Conditional Graph Neural Network for Predicting Soft Tissue Deformation and Forces

TL;DR

This paper introduces a conditional graph neural network that accurately predicts soft tissue deformation and forces in virtual environments, enhancing medical simulation realism and haptic feedback integration.

Contribution

The paper presents a novel data-driven cGNN model trained with transfer learning to improve soft tissue deformation and force prediction accuracy in virtual simulations.

Findings

Deformation prediction error of 0.35 mm

Force prediction error of 0.37 N

Effective transfer learning from simulations to experimental data

Abstract

Soft tissue simulation in virtual environments is becoming increasingly important for medical applications. However, the high deformability of soft tissue poses significant challenges. Existing methods rely on segmentation, meshing and estimation of stiffness properties of tissues.

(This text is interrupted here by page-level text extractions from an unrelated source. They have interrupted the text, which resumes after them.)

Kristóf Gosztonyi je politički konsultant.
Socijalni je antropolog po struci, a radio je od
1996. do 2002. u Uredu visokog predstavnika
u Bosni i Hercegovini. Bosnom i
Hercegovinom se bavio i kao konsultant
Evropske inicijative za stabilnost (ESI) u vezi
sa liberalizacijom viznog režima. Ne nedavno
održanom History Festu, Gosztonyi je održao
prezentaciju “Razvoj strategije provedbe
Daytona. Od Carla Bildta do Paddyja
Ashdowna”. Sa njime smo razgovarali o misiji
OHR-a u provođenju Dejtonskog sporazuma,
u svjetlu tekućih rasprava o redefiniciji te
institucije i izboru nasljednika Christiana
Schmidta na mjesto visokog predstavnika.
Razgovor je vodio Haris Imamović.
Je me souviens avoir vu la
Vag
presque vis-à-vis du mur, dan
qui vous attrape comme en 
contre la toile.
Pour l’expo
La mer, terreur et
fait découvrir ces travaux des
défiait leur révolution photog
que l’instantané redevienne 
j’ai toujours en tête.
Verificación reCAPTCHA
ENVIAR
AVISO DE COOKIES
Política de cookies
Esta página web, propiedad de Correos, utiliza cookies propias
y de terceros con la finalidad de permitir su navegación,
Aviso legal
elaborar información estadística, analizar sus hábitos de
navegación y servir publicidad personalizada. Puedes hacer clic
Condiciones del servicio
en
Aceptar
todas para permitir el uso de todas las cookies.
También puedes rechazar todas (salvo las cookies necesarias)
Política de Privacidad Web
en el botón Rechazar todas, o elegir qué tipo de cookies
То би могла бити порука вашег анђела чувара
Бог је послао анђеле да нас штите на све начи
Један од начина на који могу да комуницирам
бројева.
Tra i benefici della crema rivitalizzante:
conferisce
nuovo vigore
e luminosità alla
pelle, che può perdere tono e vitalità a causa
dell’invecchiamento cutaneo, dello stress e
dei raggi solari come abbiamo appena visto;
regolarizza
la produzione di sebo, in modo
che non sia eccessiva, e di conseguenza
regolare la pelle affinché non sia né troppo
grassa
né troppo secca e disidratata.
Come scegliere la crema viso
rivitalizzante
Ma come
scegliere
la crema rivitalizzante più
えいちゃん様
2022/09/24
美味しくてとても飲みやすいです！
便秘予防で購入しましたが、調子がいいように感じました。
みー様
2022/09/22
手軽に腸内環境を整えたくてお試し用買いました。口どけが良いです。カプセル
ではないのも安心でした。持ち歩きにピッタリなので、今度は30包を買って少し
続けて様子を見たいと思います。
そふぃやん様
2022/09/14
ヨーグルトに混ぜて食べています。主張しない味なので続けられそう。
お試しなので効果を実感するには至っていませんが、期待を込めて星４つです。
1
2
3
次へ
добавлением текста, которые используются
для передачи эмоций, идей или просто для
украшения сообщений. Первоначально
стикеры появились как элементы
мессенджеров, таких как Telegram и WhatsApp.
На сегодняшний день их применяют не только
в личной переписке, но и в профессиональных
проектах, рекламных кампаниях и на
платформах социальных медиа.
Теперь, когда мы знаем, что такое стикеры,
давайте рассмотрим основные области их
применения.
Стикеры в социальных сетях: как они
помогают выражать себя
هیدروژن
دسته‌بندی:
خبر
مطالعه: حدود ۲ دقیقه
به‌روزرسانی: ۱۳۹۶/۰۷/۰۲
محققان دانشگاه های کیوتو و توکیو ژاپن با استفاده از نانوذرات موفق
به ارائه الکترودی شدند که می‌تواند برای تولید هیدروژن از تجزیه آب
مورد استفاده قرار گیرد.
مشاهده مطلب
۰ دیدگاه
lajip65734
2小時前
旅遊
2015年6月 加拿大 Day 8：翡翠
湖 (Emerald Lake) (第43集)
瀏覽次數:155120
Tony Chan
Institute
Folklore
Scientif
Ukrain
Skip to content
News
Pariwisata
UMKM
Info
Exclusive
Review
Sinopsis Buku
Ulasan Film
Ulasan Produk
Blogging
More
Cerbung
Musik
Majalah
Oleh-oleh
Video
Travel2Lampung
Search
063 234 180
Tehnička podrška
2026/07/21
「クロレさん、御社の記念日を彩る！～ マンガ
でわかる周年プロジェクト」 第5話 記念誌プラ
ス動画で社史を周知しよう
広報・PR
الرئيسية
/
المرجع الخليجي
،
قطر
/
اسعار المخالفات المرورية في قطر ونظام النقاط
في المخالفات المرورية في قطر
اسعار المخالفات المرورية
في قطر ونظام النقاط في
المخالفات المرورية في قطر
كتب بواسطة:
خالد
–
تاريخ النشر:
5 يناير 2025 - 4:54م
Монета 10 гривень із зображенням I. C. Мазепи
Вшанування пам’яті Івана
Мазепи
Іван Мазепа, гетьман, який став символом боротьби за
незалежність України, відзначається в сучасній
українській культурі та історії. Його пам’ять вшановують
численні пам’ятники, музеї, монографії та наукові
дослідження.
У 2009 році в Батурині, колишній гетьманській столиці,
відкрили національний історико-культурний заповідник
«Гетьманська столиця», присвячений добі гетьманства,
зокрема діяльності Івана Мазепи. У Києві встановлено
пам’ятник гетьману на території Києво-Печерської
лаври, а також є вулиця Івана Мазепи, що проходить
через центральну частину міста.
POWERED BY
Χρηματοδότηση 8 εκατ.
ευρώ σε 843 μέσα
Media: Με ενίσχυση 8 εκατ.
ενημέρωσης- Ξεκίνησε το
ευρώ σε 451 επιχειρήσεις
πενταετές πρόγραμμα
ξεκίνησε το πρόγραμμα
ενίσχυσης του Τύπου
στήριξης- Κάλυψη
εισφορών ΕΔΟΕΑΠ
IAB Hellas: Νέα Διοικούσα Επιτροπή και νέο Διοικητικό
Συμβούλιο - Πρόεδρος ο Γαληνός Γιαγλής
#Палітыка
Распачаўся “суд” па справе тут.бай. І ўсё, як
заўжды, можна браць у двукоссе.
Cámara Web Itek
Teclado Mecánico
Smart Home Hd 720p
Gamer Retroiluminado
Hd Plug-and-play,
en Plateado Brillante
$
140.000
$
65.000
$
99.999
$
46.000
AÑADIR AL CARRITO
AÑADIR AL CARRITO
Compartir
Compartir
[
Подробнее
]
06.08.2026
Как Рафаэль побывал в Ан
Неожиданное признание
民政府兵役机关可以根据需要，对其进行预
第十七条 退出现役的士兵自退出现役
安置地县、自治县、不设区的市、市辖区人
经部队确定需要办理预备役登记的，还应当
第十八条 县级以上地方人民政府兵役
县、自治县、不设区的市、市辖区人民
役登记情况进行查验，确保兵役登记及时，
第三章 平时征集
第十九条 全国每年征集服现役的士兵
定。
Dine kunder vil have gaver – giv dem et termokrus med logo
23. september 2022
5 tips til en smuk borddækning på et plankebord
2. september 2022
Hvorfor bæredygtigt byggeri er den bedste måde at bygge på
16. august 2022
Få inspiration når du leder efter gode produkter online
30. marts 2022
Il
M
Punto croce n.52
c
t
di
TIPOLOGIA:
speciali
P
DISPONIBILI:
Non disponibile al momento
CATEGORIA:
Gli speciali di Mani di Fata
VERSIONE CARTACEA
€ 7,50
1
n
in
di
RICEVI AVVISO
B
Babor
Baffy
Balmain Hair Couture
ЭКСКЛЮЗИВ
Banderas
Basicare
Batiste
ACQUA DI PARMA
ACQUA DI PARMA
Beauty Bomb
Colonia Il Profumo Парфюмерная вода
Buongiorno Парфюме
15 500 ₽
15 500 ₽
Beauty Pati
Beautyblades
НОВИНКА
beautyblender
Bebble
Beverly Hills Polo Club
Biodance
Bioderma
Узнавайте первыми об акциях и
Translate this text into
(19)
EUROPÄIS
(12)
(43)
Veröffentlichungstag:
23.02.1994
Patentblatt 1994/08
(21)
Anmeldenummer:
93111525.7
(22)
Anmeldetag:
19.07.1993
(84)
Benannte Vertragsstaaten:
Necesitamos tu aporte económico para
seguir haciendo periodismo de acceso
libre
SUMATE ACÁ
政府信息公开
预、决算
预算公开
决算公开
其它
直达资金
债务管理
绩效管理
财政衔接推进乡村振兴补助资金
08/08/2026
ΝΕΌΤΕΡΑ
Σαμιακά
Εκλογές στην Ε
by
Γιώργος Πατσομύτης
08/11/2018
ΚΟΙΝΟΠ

In addition, the integration of haptic feedback requires precise force estimation to enable a more immersive experience. We introduce a novel data-driven model, a conditional graph neural network (cGNN) to tackle this complexity. Our model takes surface points and the location of applied forces, and is specifically designed to predict the deformation of the points and the forces exerted on them. We trained our model on experimentally collected surface tracking data of a soft tissue phantom and used transfer learning to overcome the data scarcity by initially training it with mass-spring simulations and fine-tuning it with the experimental data. This approach improves the generalisation capability of the model and enables accurate predictions of tissue deformations and corresponding interaction forces. The results demonstrate that the model can predict deformations with a distance error of 0.35$\pm$0.03 mm for deformations up to 30 mm and the force with an absolute error of 0.37$\pm$0.05 N for forces up to 7.5 N. Our data-driven approach presents a promising solution to the intricate challenge of simulating soft tissues within virtual environments. Beyond its applicability in medical simulations, this approach holds the potential to benefit various fields where realistic soft tissue simulations are required.